Auction News

The last Cadillac of Elvis drives into sale

By
8 November 2024 12:13
[addtoany]

Elvis Presley's 1977 Cadillac, the last car he owned.
Image courtesy of Bonhams.

With under 60,000 miles on the clock a 1977 Cadillac Seville is a tempting buy for any petrol head. And this is the car that Elvis drove on the day he died. The King’s last Cadillac chariot is up for auction this month.

Presley was snapped driving out of Graceland in the vehicle, one of many he owned, and it comes to sale after being bought from Graceland at auction in 2014.

On that historic day it sold for $65,000.

It goes into sale on November 25 with no estimate, but sellers Bonhams Cars will surely be confident of vrooming past that figure.

It’s believed that Elvis may have owned over 200 Cadillacs in his short life. Many were given away.

This was the last that he bought for himself and is in the colour scheme he wanted, with the CB radio he used to tell Graceland’s staff when to expect him home.

After his death the car was gifted by Presley’s father to his fiance, Ginger Alden. She sold it into Jimmy Velvet’s Elvis Presley Museum. His son passed it on in 1994, getting over $100,000 at a Las Vegas – where else! – auction sale.

Elvis with Ginger Alden, who was given the car after his death.

The buyer, Greg Page, is an Australian musician and one of the world’s biggest Elvis collectors.

It was sold in the Graceland auction in 2014 and has spent much of the time since in the UK, loaned to Lord Montagu’s National Motor Museum at Beaulieu.

A display model, the car could do with some love and care to bring it back to the glittering condition in which the King would have driven it.

Bonhams description says: “The interior is following the same script as its exterior counterpart, at least inasmuch as it’s rather tired-looking but by no means beyond redemption.”

The car’s full marque is, a 1977 Cadillac Seville with custom bodywork by Fisher with a 5.7-litre V8 engine.

Presley came from poverty and lived the American dream to its full, consumerist extent.
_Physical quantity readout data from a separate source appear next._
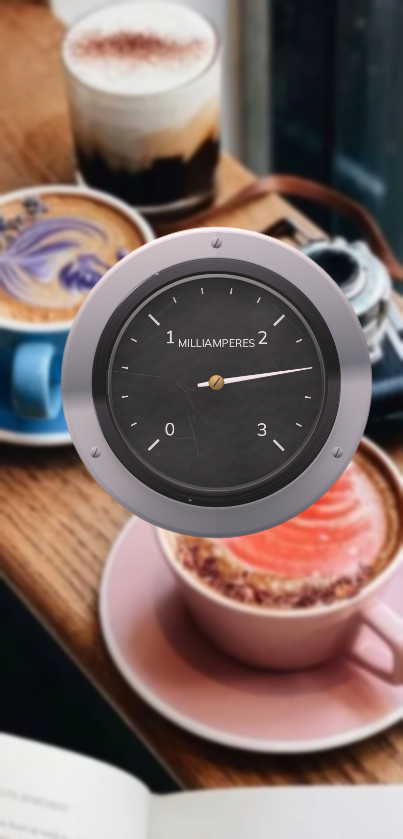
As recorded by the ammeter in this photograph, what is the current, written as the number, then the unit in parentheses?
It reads 2.4 (mA)
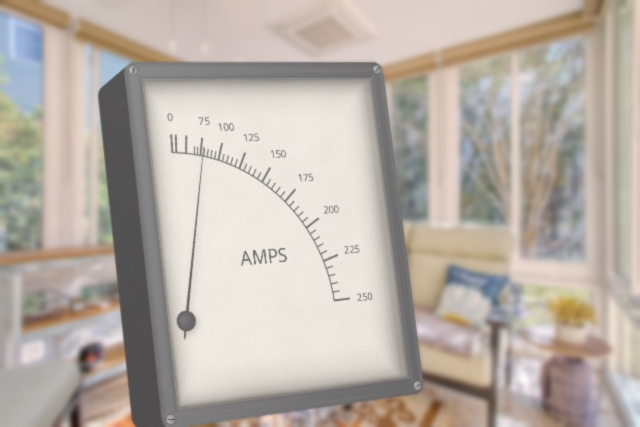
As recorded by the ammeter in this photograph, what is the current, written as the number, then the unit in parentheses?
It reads 75 (A)
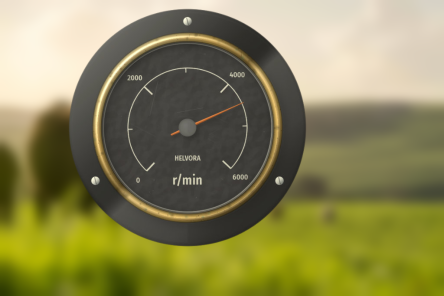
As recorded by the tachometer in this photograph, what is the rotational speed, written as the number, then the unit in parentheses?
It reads 4500 (rpm)
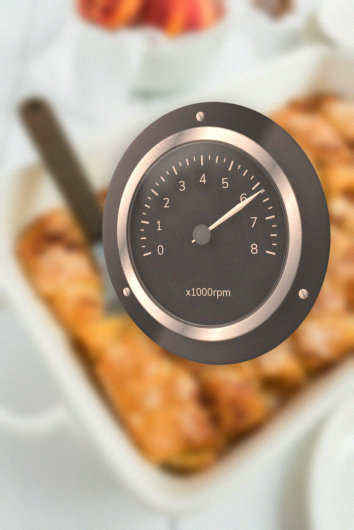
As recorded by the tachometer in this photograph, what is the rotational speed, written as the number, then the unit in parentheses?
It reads 6250 (rpm)
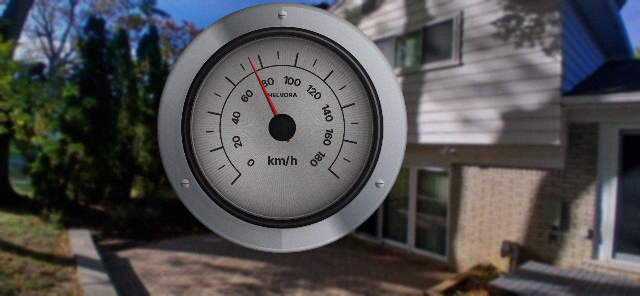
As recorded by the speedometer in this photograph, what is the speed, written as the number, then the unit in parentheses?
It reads 75 (km/h)
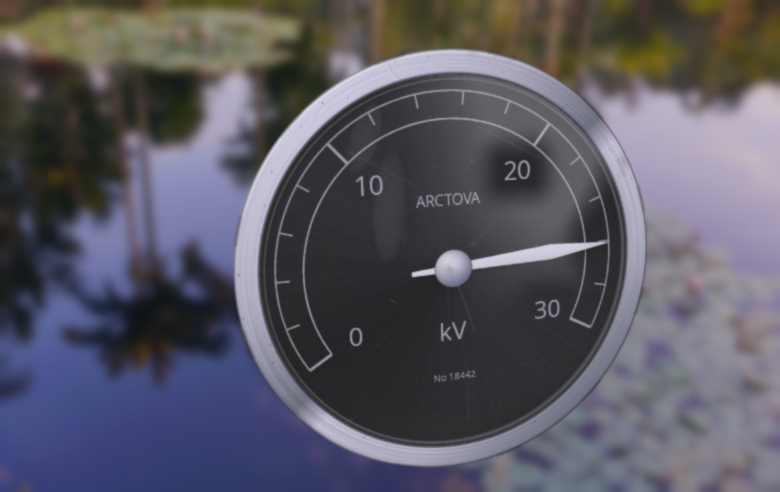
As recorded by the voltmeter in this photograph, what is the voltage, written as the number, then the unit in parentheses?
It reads 26 (kV)
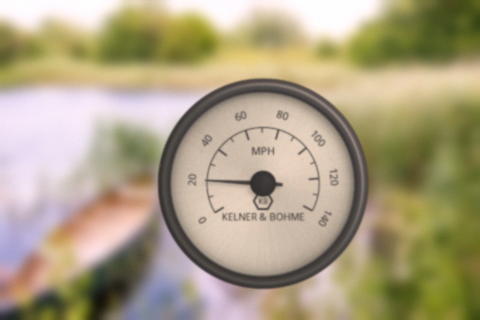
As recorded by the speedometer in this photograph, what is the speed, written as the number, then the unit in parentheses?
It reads 20 (mph)
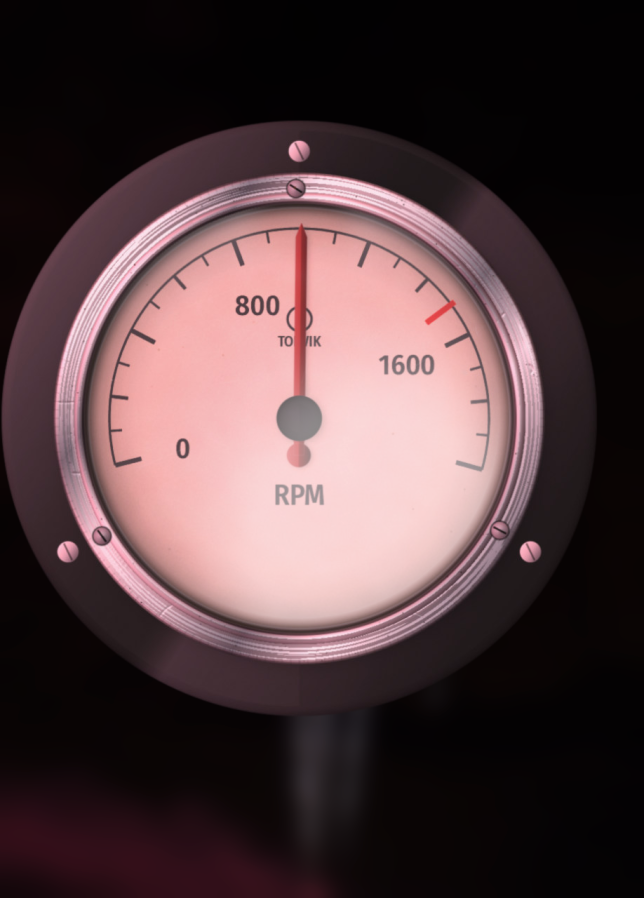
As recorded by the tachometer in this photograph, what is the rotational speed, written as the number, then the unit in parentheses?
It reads 1000 (rpm)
He spent enormous amounts of money on cars, clothes, gadgets, guns and more for himself and his family, companions, and employees.

So, while he remains a rock ‘n’ roll legend, and extremely collectible, the sheer volume of material from his life means some prices are lower than you might expect.

Among the Presley cars to be publicly sold are a 1961 Cadillac Coupe De Ville that was sold for £21,000 in 2006; a 1967 Cadillac Coupe De Ville 2 Door Coupe made $88,000 in 2014, and a 1963 Rolls-Royce Phantom V Touring Limousine realised just short of $400,000 in 2014.

This sale will be an interesting test of the King’s legacy and the value of his vehicles, many of which are still in private ownership and open for future sales.